Work to be completed >> For this exercise, copy exactly the lines below from the one with "left shoulder: (548, 290)" through the one with "right shoulder: (214, 210)" and leave out the pictures.

====== Stored data ======

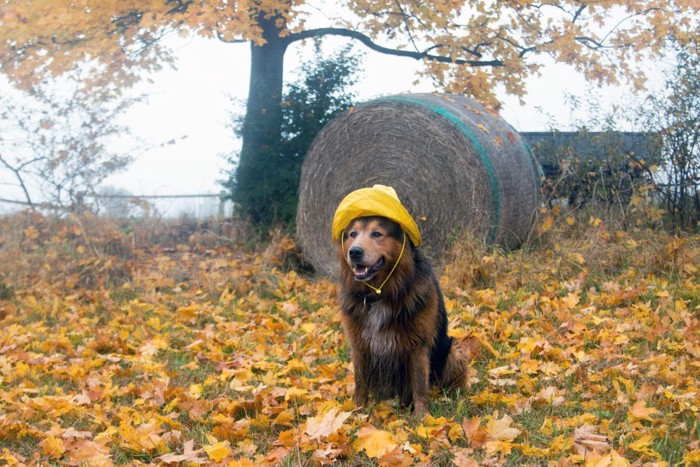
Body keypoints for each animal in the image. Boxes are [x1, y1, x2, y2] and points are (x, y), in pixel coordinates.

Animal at [336, 210, 468, 414]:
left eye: (377, 234)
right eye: (352, 234)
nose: (354, 252)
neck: (380, 295)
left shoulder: (418, 345)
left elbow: (419, 384)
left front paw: (422, 416)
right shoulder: (358, 344)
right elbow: (360, 380)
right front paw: (357, 409)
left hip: (455, 351)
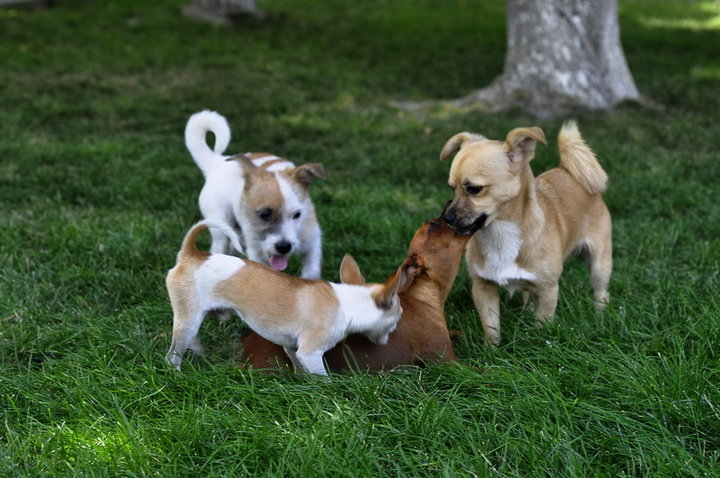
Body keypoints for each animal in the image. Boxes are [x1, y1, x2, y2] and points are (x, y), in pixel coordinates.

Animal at [165, 222, 416, 376]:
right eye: (397, 318)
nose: (388, 339)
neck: (348, 303)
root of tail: (191, 254)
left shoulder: (294, 349)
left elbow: (300, 367)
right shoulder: (311, 352)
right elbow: (322, 377)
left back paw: (196, 348)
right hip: (189, 318)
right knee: (173, 355)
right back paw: (177, 373)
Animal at [186, 110, 324, 278]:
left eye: (297, 215)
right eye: (264, 214)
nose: (284, 247)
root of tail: (218, 162)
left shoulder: (313, 239)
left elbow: (312, 271)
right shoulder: (257, 252)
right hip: (220, 228)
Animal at [438, 119, 612, 344]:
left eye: (474, 189)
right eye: (452, 188)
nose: (447, 219)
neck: (499, 232)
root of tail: (568, 171)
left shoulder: (548, 290)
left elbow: (543, 326)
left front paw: (540, 343)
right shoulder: (483, 288)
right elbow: (491, 327)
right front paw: (491, 348)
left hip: (600, 264)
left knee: (601, 292)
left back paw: (600, 317)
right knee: (528, 295)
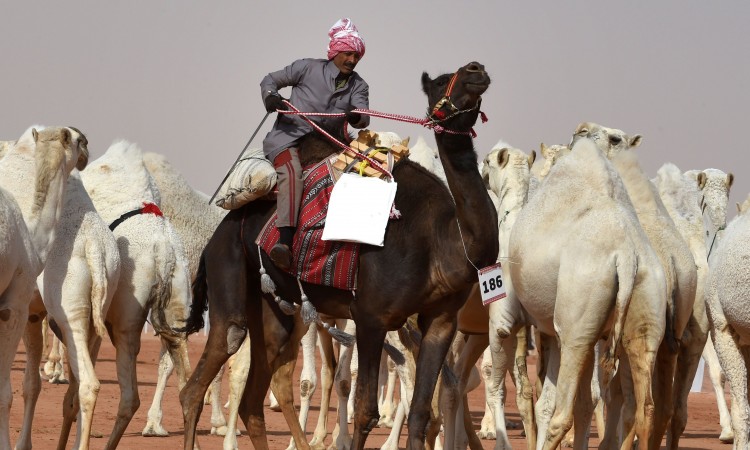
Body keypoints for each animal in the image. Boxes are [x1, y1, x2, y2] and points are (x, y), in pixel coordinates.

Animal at [180, 61, 500, 450]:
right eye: (440, 82)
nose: (476, 69)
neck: (441, 239)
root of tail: (216, 235)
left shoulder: (441, 321)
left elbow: (421, 413)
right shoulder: (371, 316)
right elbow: (366, 412)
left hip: (274, 310)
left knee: (252, 400)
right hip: (229, 272)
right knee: (205, 372)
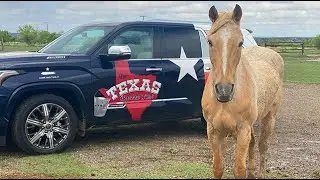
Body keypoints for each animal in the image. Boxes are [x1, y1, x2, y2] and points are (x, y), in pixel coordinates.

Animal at [201, 3, 284, 179]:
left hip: (269, 117)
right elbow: (218, 167)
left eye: (240, 42)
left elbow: (239, 169)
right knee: (253, 144)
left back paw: (260, 173)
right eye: (210, 42)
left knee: (262, 146)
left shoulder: (242, 131)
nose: (223, 90)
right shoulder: (213, 131)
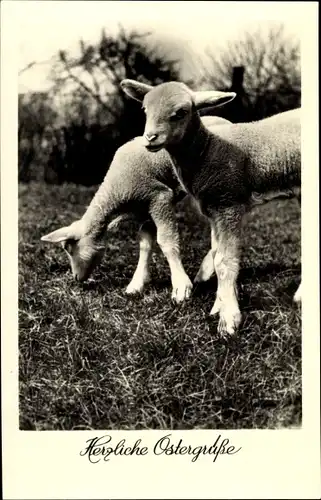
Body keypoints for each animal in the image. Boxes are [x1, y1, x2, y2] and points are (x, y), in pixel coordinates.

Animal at [42, 114, 232, 300]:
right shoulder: (146, 208)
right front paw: (137, 284)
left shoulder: (159, 197)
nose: (76, 278)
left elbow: (166, 241)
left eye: (68, 248)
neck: (115, 190)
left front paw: (180, 286)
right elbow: (145, 244)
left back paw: (206, 271)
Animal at [119, 79, 300, 336]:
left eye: (181, 113)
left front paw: (229, 319)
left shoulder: (228, 204)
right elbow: (215, 255)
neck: (207, 151)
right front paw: (218, 305)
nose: (150, 137)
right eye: (144, 110)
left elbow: (225, 260)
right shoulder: (214, 210)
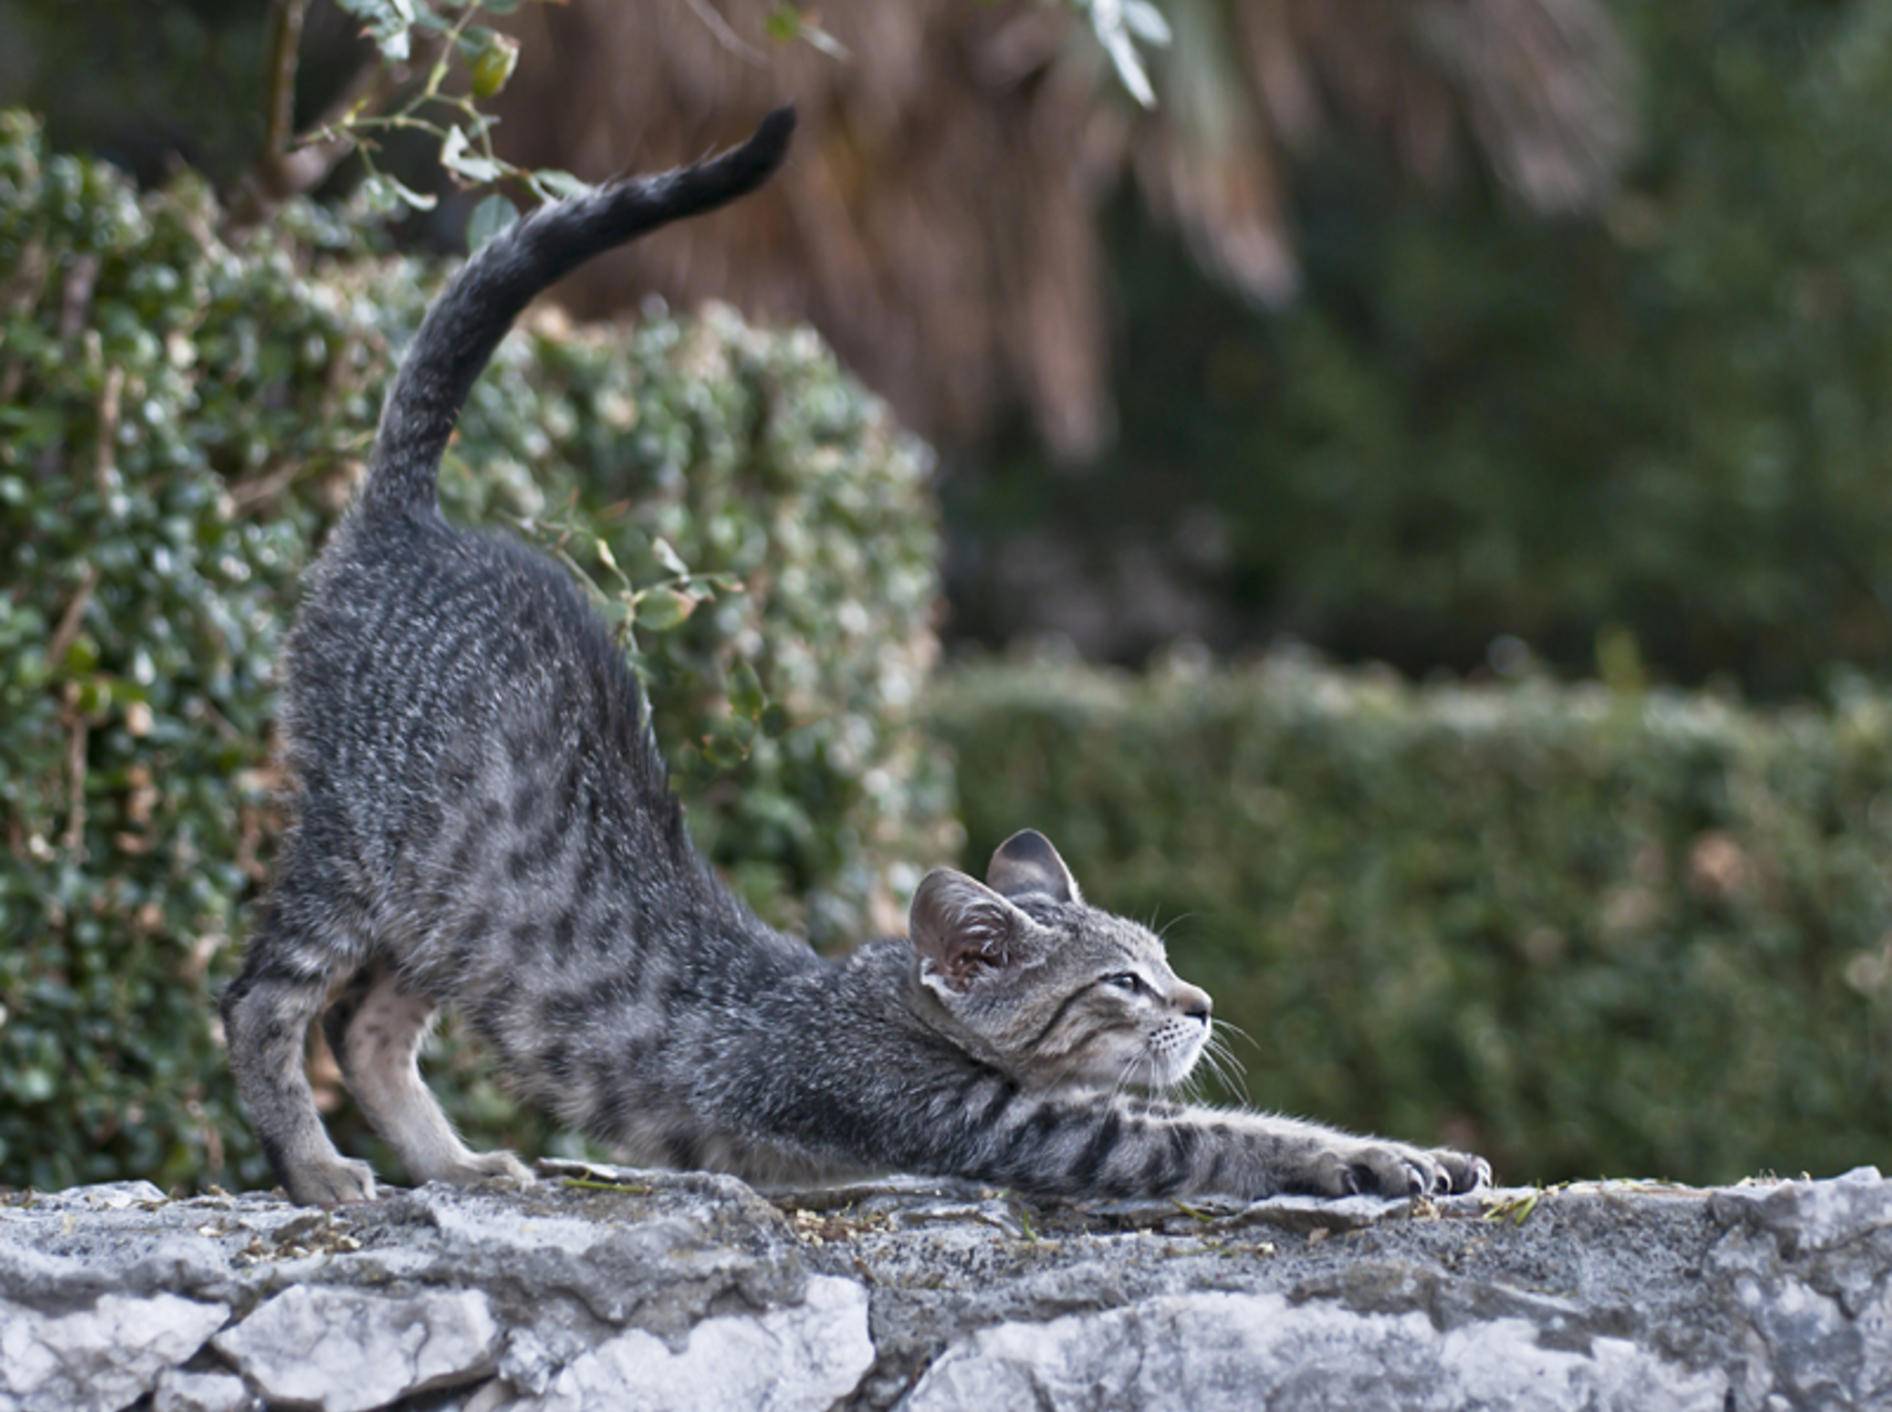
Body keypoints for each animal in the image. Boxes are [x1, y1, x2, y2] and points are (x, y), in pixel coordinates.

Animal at [221, 112, 1490, 1211]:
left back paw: (450, 1161)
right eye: (1122, 982)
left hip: (450, 901)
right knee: (261, 1001)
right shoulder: (1008, 1126)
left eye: (1161, 959)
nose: (1203, 999)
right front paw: (1369, 1155)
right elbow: (1219, 1134)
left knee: (368, 1027)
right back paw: (315, 1167)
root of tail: (412, 513)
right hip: (351, 840)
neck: (887, 996)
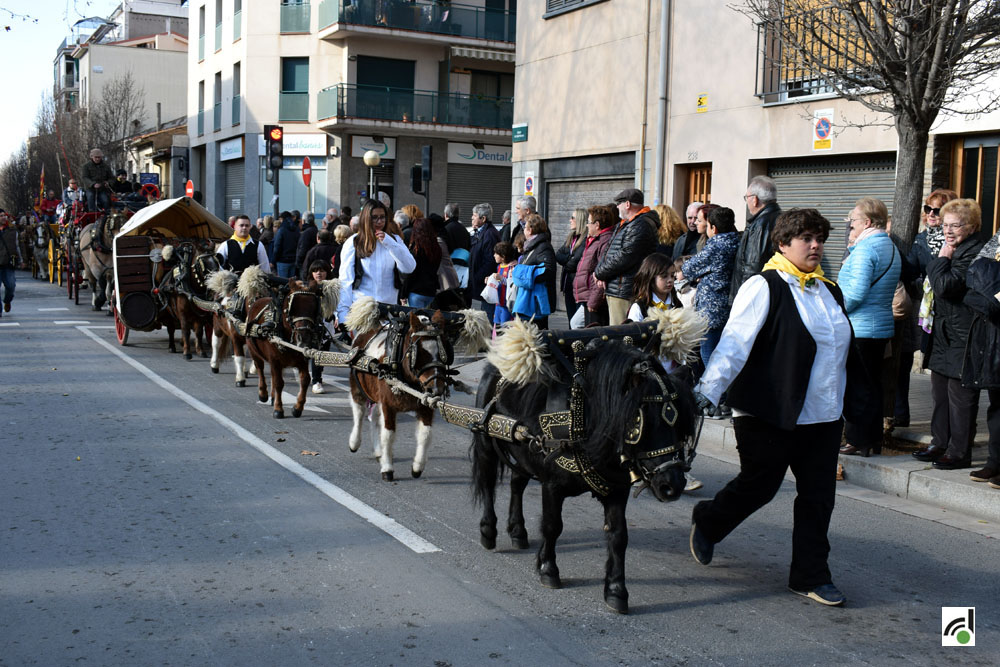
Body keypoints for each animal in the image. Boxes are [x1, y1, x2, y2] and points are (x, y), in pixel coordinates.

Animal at [470, 326, 700, 612]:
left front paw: (616, 590)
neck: (583, 420)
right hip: (486, 444)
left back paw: (518, 531)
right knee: (489, 484)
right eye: (643, 421)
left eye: (680, 423)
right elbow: (552, 525)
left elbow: (618, 535)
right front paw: (549, 569)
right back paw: (488, 531)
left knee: (517, 484)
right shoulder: (552, 486)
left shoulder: (617, 490)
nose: (673, 484)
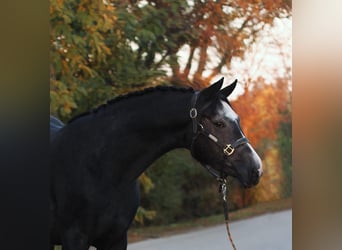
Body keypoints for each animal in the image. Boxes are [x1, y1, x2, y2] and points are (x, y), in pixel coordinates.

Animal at [49, 77, 262, 249]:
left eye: (238, 119)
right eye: (218, 123)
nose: (256, 168)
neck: (100, 167)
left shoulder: (117, 239)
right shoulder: (75, 239)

======

Result of this exercise >>
left shoulder: (548, 290)
left elbow: (543, 326)
left front paw: (540, 343)
right shoulder: (483, 288)
right elbow: (491, 327)
right front paw: (491, 348)
left hip: (600, 264)
left knee: (601, 292)
left back paw: (600, 317)
right knee: (528, 295)
Body keypoints for each animal in the image. Boxes are [x1, y1, x2, y2] and points are (x, y), in pixel coordinates.

Animal at [180, 61, 500, 450]:
right eye: (440, 82)
nose: (476, 69)
neck: (441, 239)
root of tail: (216, 235)
left shoulder: (441, 321)
left elbow: (421, 413)
right shoulder: (371, 316)
right elbow: (366, 412)
left hip: (274, 310)
left knee: (252, 400)
right hip: (229, 272)
right knee: (205, 372)
Body keypoints for each animal in the image. Boxes are [x1, y1, x2, y2] and points are (x, y), in pixel coordinates.

Animal at [201, 3, 284, 179]:
left hip: (269, 117)
right elbow: (218, 167)
left eye: (240, 42)
left elbow: (239, 169)
right knee: (253, 144)
left back paw: (260, 173)
right eye: (210, 42)
left knee: (262, 146)
left shoulder: (242, 131)
nose: (223, 90)
right shoulder: (213, 131)
Body keypoints for each animal in the image. Boxes are [x1, y1, x2, y2] and points are (x, y), in pixel coordinates.

Animal at [42, 114, 232, 300]:
right shoulder: (146, 208)
right front paw: (137, 284)
left shoulder: (159, 197)
nose: (76, 278)
left elbow: (166, 241)
left eye: (68, 248)
neck: (115, 190)
left front paw: (180, 286)
right elbow: (145, 244)
left back paw: (206, 271)
Animal at [119, 79, 300, 336]:
left eye: (181, 113)
left front paw: (229, 319)
left shoulder: (228, 204)
right elbow: (215, 255)
neck: (207, 151)
right front paw: (218, 305)
nose: (150, 137)
right eye: (144, 110)
left elbow: (225, 260)
right shoulder: (214, 210)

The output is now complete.